▶ _Required action_:
Find every line in the data that contains the word "inside". Return each of those lines.

▶ _Data extract_:
______
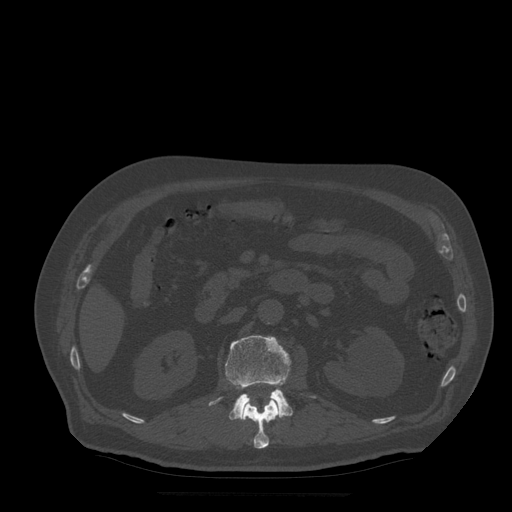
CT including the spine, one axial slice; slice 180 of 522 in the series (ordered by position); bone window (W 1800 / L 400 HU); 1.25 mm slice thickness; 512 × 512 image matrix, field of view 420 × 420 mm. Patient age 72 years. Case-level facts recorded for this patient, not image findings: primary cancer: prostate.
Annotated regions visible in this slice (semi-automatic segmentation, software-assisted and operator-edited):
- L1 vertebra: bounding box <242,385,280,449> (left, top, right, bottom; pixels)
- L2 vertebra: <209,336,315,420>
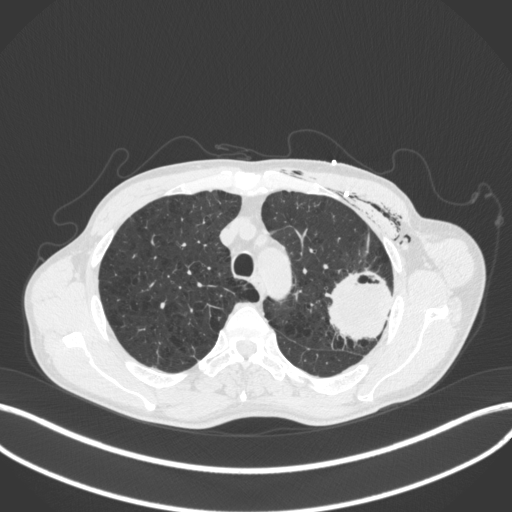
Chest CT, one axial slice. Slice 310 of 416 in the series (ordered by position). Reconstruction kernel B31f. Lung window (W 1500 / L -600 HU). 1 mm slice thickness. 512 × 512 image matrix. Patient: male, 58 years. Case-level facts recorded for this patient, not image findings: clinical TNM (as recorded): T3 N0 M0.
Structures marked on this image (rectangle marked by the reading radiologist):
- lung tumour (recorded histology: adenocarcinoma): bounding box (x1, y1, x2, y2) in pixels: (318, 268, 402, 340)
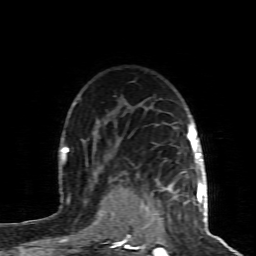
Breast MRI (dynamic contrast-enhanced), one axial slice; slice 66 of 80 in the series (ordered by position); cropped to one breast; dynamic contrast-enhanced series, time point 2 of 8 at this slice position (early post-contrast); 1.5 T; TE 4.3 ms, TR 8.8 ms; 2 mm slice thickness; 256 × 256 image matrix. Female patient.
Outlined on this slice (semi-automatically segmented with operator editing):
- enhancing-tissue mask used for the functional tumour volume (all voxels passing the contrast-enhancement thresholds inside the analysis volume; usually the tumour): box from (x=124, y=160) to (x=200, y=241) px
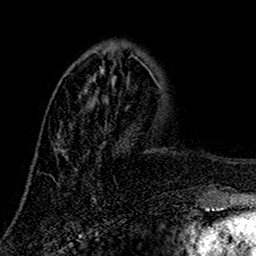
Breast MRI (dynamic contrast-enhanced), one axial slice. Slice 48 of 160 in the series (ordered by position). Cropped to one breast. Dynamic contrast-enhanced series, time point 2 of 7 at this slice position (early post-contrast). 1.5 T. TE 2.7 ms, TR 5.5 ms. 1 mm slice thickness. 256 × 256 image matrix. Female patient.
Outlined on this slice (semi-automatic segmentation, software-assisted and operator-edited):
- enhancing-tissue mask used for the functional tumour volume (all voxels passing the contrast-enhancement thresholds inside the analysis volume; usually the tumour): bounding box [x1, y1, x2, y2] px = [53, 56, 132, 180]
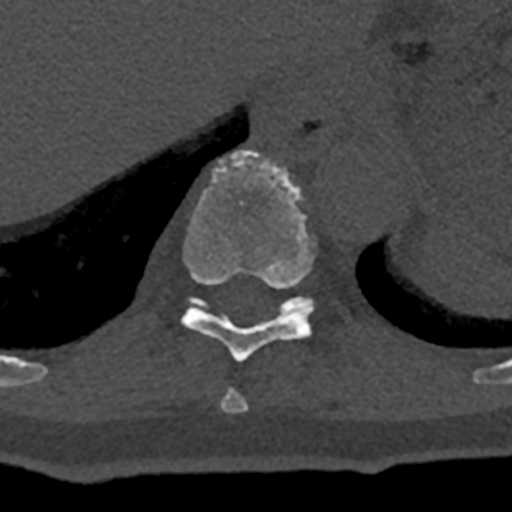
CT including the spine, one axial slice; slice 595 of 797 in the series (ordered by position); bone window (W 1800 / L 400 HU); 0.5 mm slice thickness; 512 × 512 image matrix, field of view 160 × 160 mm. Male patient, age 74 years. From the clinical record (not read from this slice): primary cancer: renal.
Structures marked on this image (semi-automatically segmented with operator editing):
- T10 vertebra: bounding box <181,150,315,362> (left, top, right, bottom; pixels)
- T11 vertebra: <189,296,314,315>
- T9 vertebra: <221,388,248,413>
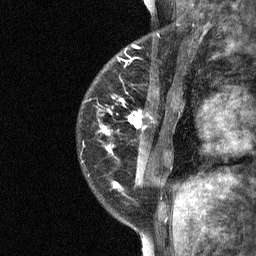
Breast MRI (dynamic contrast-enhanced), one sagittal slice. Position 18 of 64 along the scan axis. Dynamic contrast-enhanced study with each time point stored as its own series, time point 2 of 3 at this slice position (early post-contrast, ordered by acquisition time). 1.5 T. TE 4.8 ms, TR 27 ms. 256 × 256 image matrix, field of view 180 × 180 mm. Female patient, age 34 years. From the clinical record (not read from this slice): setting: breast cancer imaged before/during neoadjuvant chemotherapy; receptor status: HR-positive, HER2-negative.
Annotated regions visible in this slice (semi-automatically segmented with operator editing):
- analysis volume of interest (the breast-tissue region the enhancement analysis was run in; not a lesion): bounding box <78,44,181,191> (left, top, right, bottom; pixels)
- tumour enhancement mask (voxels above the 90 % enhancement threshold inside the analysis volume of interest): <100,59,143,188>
______
▶ _Task answer_:
- enhancing-tissue mask used for the functional tumour volume (all voxels passing the contrast-enhancement thresholds inside the analysis volume; usually the tumour): box from (x=124, y=160) to (x=200, y=241) px
- enhancing-tissue mask used for the functional tumour volume (all voxels passing the contrast-enhancement thresholds inside the analysis volume; usually the tumour): bounding box [x1, y1, x2, y2] px = [53, 56, 132, 180]
- tumour enhancement mask (voxels above the 90 % enhancement threshold inside the analysis volume of interest): <100,59,143,188>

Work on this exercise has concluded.